TÂCHE DEMANDÉE A: Recopie à l'identique, dans les entrées, les lignes allant de celle qui contient « styczeń 2018 » jusqu'à celle qui contient « Zithoek met art deco-patroon. », toutes deux incluses. Laisse les images hors de ta réponse.

La roulette russe et la guerre contre l’Iran
Ali Fathollah-Nejad

Une guerre contre l’Iran serait catastrophique. Ces propos tenus par le ministre russe des Affaires étrangères, Sergueï Lavrov, le 11 avril dernier, ne relève certes pas de l’exagération. Mais cet ancien ministre de la Défense de Moscou n’est pas le seul dans son pays à suggérer la possibilité d’une frappe nucléaire imminente des États-Unis sur l’Iran – à un moment où toutes les préparations de guerre sont achevées.

Les déclarations faites par des responsables politiques et militaires russes de premier plan aussi bien que par des experts et commentateurs du pays ces derniers jours sur la forte probabilité d’un assaut américain sur l’Iran, en dehors du fait d’être troublants pour des oreilles occidentales, sont révélatrices du caractère hautement tendu de la période que nous traversons. Mais ces propos sur la menace de guerre sont-ils tenus avec la noble intention de prévenir notre monde d’un désastre uniquement terrible – ou bien existe-il un intérêt bien compris au-delà des mots ?

Un virage stratégique russe ?

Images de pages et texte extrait
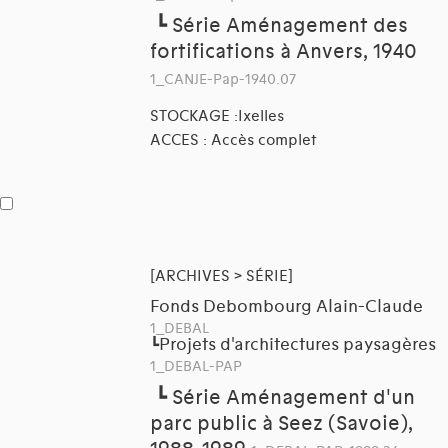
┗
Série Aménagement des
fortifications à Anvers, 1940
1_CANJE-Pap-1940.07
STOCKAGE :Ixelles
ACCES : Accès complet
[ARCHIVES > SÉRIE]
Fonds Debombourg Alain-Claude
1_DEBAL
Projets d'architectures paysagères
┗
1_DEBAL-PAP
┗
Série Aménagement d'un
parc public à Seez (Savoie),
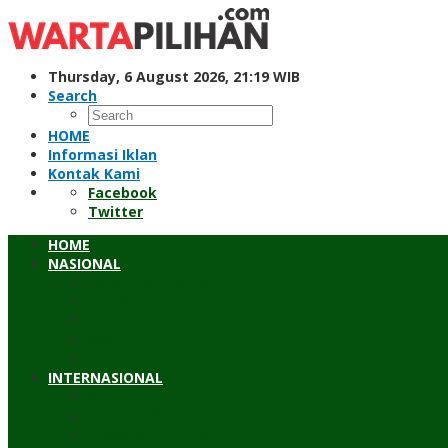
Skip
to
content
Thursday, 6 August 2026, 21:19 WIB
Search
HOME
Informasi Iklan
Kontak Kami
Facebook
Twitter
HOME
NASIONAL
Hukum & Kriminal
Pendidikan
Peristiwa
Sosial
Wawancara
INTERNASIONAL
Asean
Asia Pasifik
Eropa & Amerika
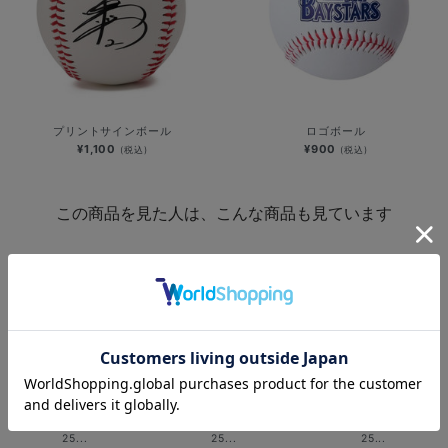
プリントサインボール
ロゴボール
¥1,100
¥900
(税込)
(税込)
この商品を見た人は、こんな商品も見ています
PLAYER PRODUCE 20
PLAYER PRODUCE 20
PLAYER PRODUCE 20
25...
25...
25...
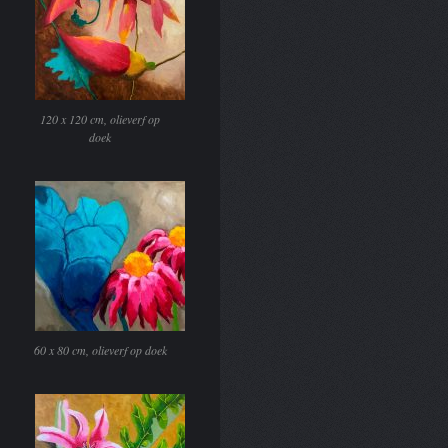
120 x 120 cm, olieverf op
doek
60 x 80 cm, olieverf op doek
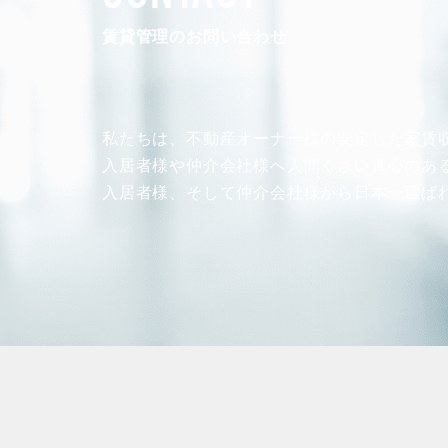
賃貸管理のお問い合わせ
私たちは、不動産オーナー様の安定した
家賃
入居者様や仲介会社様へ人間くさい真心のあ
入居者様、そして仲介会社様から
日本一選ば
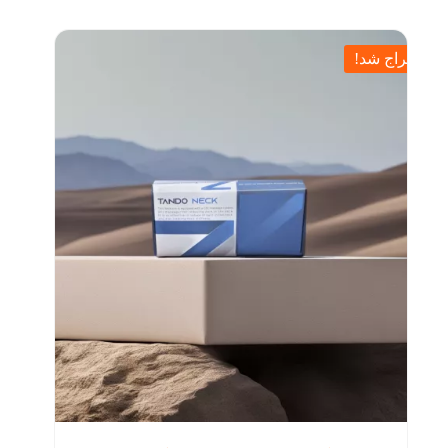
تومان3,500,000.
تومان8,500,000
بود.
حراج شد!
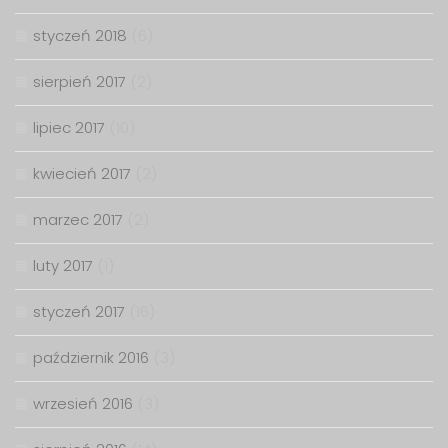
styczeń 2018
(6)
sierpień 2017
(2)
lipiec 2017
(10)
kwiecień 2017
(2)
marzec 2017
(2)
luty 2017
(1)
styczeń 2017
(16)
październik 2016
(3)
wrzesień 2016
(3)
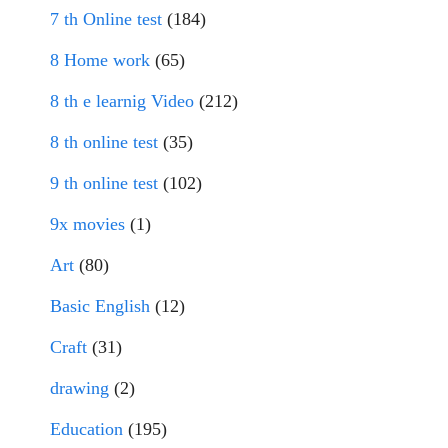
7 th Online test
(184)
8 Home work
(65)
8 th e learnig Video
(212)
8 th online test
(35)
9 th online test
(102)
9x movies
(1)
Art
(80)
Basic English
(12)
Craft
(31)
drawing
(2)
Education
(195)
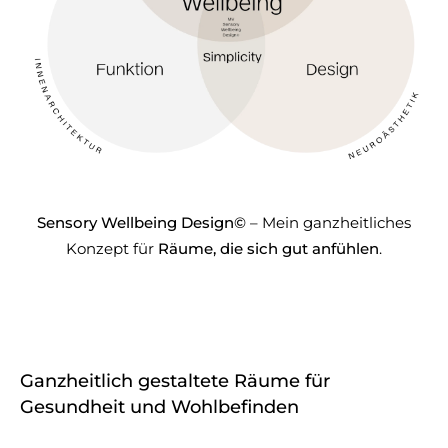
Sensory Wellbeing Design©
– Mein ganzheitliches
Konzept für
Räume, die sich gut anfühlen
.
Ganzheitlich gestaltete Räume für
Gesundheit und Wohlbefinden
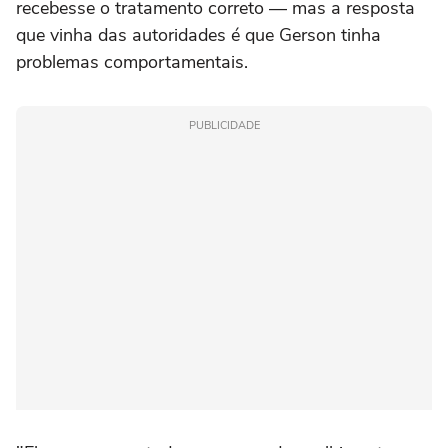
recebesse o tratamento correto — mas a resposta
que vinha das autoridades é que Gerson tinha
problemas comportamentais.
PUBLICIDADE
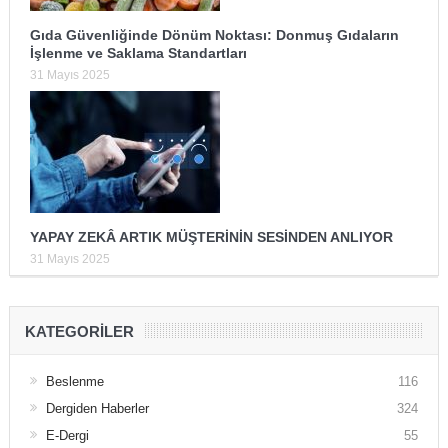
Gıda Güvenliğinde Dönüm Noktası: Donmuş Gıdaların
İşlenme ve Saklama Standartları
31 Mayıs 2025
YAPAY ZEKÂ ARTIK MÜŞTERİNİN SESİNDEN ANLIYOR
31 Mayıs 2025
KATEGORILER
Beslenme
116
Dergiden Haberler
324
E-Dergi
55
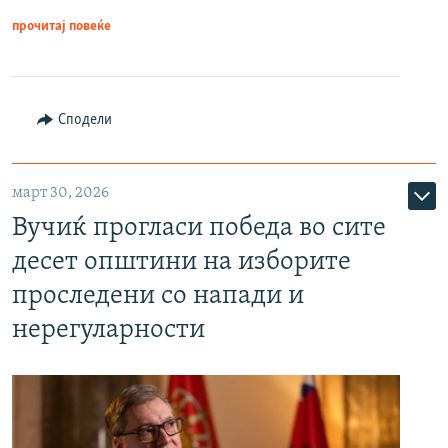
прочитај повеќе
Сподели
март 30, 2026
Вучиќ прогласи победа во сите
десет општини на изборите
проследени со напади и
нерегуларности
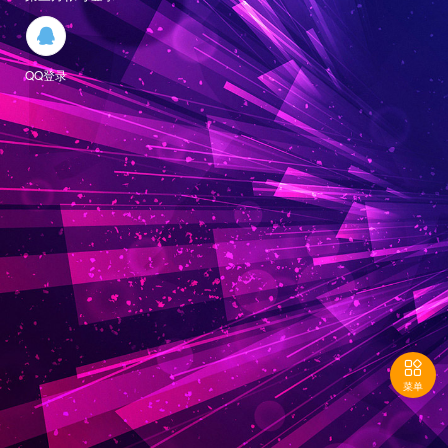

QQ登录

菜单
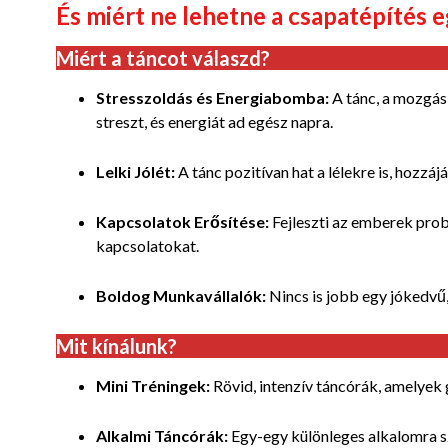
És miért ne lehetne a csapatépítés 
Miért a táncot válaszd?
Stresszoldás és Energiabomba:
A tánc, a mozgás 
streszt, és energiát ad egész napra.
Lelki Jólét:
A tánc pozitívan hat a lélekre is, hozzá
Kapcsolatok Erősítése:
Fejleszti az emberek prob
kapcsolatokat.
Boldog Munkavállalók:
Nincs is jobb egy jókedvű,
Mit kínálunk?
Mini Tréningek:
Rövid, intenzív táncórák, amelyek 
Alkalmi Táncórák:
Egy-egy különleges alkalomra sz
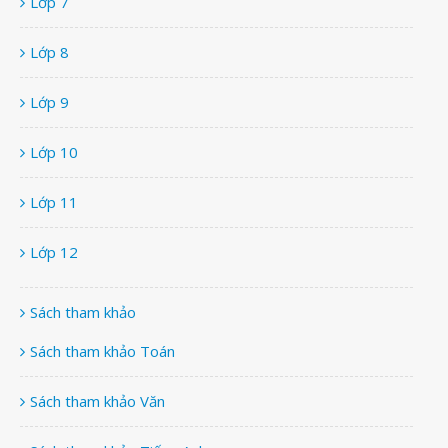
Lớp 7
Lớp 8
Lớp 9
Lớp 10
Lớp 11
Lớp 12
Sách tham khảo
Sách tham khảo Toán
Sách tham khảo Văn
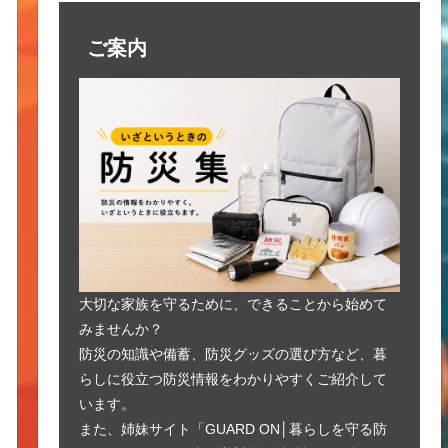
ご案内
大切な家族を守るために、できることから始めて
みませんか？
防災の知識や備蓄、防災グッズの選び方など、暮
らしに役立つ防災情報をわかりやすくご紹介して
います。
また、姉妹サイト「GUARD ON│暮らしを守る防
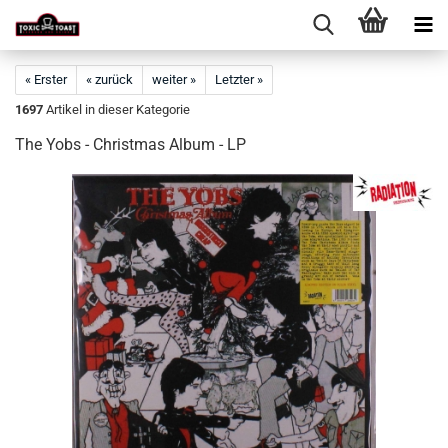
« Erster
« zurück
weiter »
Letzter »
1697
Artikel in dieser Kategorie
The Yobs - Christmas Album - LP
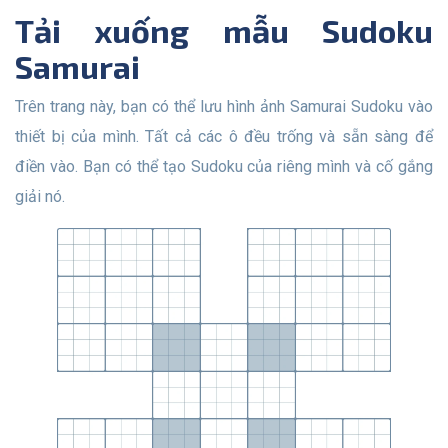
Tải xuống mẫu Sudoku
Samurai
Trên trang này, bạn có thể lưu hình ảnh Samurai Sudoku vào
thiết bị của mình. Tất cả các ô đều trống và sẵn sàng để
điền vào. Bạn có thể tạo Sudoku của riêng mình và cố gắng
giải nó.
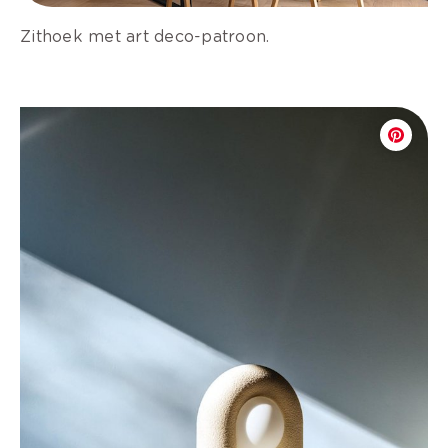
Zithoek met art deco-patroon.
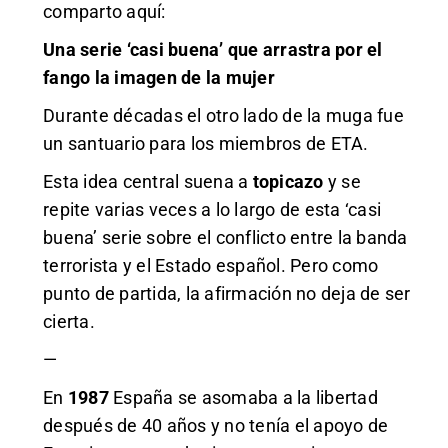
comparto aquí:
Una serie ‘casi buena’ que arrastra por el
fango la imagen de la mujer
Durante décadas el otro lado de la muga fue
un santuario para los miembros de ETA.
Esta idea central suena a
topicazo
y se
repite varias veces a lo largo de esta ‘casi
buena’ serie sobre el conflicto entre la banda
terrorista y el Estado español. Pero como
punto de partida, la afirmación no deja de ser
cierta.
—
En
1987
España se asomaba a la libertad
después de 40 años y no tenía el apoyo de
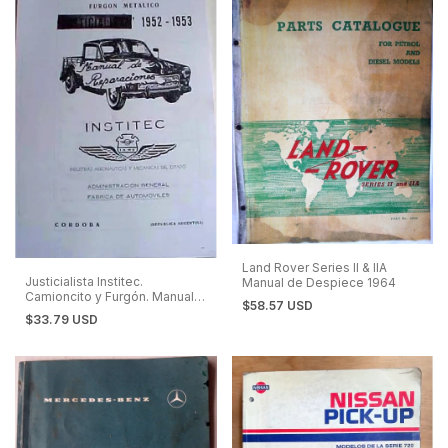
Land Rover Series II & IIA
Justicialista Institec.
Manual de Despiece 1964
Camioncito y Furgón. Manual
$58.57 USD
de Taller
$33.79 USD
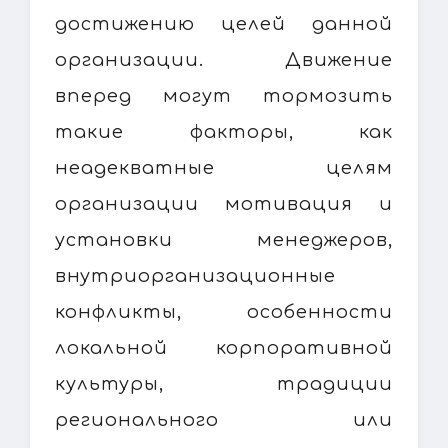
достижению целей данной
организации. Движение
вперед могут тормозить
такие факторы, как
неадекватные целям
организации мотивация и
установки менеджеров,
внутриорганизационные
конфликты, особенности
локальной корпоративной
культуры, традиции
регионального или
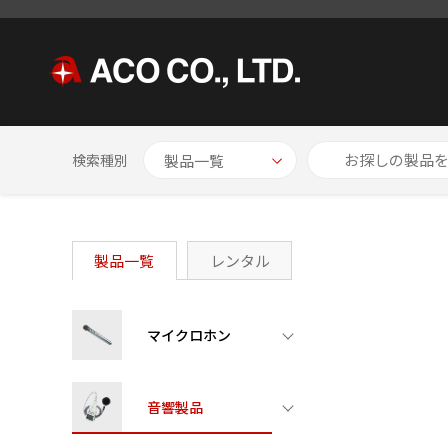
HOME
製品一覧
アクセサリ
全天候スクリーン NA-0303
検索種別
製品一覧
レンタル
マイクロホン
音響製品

TÂCHE DEMANDÉE B: Dans le texte sur la Russie et la guerre contre l'Iran, à quelle date Sergueï Lavrov a-t-il déclaré qu'une guerre contre l'Iran serait catastrophique ?

SOLUTION A:
styczeń 2018
(6)
sierpień 2017
(2)
lipiec 2017
(10)
kwiecień 2017
(2)
marzec 2017
(2)
luty 2017
(1)
styczeń 2017
(16)
październik 2016
(3)
wrzesień 2016
(3)
7 th Online test
(184)
8 Home work
(65)
8 th e learnig Video
(212)
8 th online test
(35)
9 th online test
(102)
9x movies
(1)
Art
(80)
Basic English
(12)
Craft
(31)
drawing
(2)
Education
(195)
Sensory Wellbeing Design©
– Mein ganzheitliches
Konzept für
Räume, die sich gut anfühlen
.
Ganzheitlich gestaltete Räume für
Gesundheit und Wohlbefinden
recebesse o tratamento correto — mas a resposta
que vinha das autoridades é que Gerson tinha
problemas comportamentais.
PUBLICIDADE
Gıda Güvenliğinde Dönüm Noktası: Donmuş Gıdaların
İşlenme ve Saklama Standartları
31 Mayıs 2025
YAPAY ZEKÂ ARTIK MÜŞTERİNİN SESİNDEN ANLIYOR
31 Mayıs 2025
KATEGORILER
Beslenme
116
Dergiden Haberler
324
E-Dergi
55
прочитај повеќе
Сподели
март 30, 2026
Вучиќ прогласи победа во сите
десет општини на изборите
проследени со напади и
нерегуларности

QQ登录

菜单
És miért ne lehetne a csapatépítés 
Miért a táncot válaszd?
Stresszoldás és Energiabomba:
A tánc, a mozgás 
streszt, és energiát ad egész napra.
Lelki Jólét:
A tánc pozitívan hat a lélekre is, hozzá
Kapcsolatok Erősítése:
Fejleszti az emberek prob
kapcsolatokat.
Boldog Munkavállalók:
Nincs is jobb egy jókedvű,
Mit kínálunk?
Mini Tréningek:
Rövid, intenzív táncórák, amelyek 
Alkalmi Táncórák:
Egy-egy különleges alkalomra sz
Lớp 7
Lớp 8
Lớp 9
Lớp 10
Lớp 11
Lớp 12
Sách tham khảo
Sách tham khảo Toán
Sách tham khảo Văn
ご案内
大切な家族を守るために、できることから始めて
みませんか？
防災の知識や備蓄、防災グッズの選び方など、暮
らしに役立つ防災情報をわかりやすくご紹介して
います。
また、姉妹サイト「GUARD ON│暮らしを守る防
« Erster
« zurück
weiter »
Letzter »
1697
Artikel in dieser Kategorie
The Yobs - Christmas Album - LP
Tải xuống mẫu Sudoku
Samurai
Trên trang này, bạn có thể lưu hình ảnh Samurai Sudoku vào
thiết bị của mình. Tất cả các ô đều trống và sẵn sàng để
điền vào. Bạn có thể tạo Sudoku của riêng mình và cố gắng
giải nó.
Zithoek met art deco-patroon.

SOLUTION B: Le 11 avril dernier.